* Selected extract
----

490 Civil Engineering Administration
A NZ property developer “PROFIT” proposed to develop an office building in Beijing, The Republic of China. This requires the use of FIDIC Conditions of Contracts for Construction (i.e. the 1999 Red Book) which is different in the dispute resolution mechanisms compare to the local NZS 3910:2003 Conditions of Contract.
The first objective of this report is to compare the difference in the dispute resolution mechanisms between the 1999 Red Book and the NZS 3910:2003 Conditions of Contract. The second objective is to give critical comments to the dispute resolution mechanisms in these 2 standards.
Tables and flow charts
There are many differences in the dispute resolution mechanisms between the 1999 Red Book and the NZS 3910:2003 Condition of Contracts. Figure 1 and Figure 2 shows the flow of structure for dispute in both 1999 Red Book and NZS 3910:2003. The figures show that the general flow path between the two acts is similar. For both acts, the engineer that is responsible for the contract is always the first person (party) to be referred to. If the engineer cannot solve the dispute, both acts recommend a method of dispute resolution (by a neutral third party) before referring to arbitration. Arbitration is the last method of dispute resolution that can be used for both acts, the decision from arbitration is call an award and binding and enforceable to both the clients and the contractors.

----

* Listed records
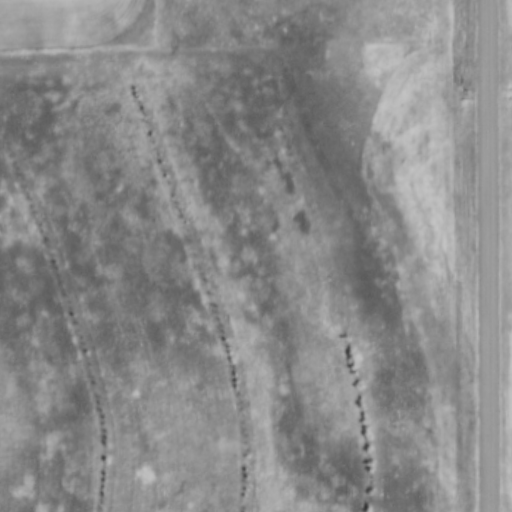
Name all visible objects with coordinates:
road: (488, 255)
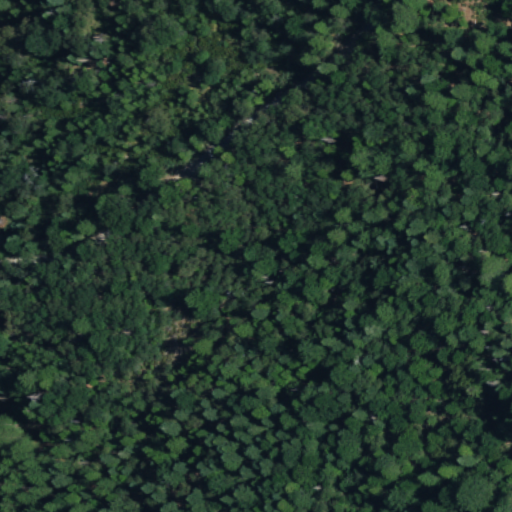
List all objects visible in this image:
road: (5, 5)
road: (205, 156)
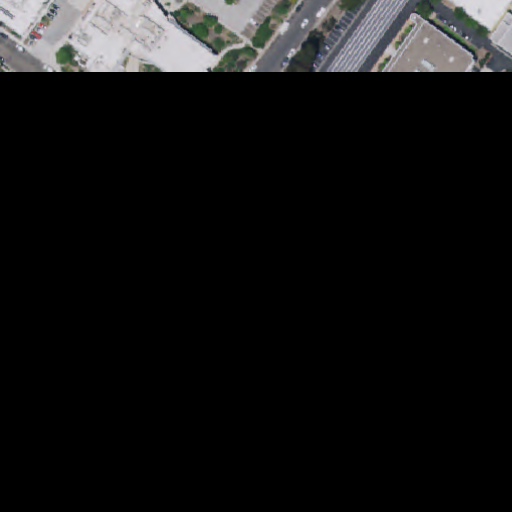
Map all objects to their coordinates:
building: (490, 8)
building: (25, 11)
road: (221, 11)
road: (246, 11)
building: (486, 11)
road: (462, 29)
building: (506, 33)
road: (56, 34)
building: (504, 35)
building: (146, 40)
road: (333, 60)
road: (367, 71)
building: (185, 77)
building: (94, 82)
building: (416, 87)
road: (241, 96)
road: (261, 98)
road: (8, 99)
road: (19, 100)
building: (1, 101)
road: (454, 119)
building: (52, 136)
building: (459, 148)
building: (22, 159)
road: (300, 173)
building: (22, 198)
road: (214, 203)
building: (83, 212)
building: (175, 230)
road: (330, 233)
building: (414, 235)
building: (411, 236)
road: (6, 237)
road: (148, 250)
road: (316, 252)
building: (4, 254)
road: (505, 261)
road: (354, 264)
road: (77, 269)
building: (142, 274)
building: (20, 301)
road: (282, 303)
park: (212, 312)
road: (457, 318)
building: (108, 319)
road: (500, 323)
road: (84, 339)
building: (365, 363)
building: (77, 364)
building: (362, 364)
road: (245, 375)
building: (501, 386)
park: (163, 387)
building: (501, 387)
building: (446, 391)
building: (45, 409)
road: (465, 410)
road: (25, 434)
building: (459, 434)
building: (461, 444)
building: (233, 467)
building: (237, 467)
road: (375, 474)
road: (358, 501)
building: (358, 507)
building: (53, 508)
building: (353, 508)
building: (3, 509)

----

* What you need to do
a) In the report on dispute resolution mechanisms, what is the decision from arbitration called?
b) Reproduce the entries starting at the line that contains "List all objects" and continuing through the last line of the entries, with both ends included. Leave the pictures out.

* Answers to the exercises
a) An award.

b)
List all objects visible in this image:
road: (5, 5)
road: (205, 156)
Map all objects to their coordinates:
building: (490, 8)
building: (25, 11)
road: (221, 11)
road: (246, 11)
building: (486, 11)
road: (462, 29)
building: (506, 33)
road: (56, 34)
building: (504, 35)
building: (146, 40)
road: (333, 60)
road: (367, 71)
building: (185, 77)
building: (94, 82)
building: (416, 87)
road: (241, 96)
road: (261, 98)
road: (8, 99)
road: (19, 100)
building: (1, 101)
road: (454, 119)
building: (52, 136)
building: (459, 148)
building: (22, 159)
road: (300, 173)
building: (22, 198)
road: (214, 203)
building: (83, 212)
building: (175, 230)
road: (330, 233)
building: (414, 235)
building: (411, 236)
road: (6, 237)
road: (148, 250)
road: (316, 252)
building: (4, 254)
road: (505, 261)
road: (354, 264)
road: (77, 269)
building: (142, 274)
building: (20, 301)
road: (282, 303)
park: (212, 312)
road: (457, 318)
building: (108, 319)
road: (500, 323)
road: (84, 339)
building: (365, 363)
building: (77, 364)
building: (362, 364)
road: (245, 375)
building: (501, 386)
park: (163, 387)
building: (501, 387)
building: (446, 391)
building: (45, 409)
road: (465, 410)
road: (25, 434)
building: (459, 434)
building: (461, 444)
building: (233, 467)
building: (237, 467)
road: (375, 474)
road: (358, 501)
building: (358, 507)
building: (53, 508)
building: (353, 508)
building: (3, 509)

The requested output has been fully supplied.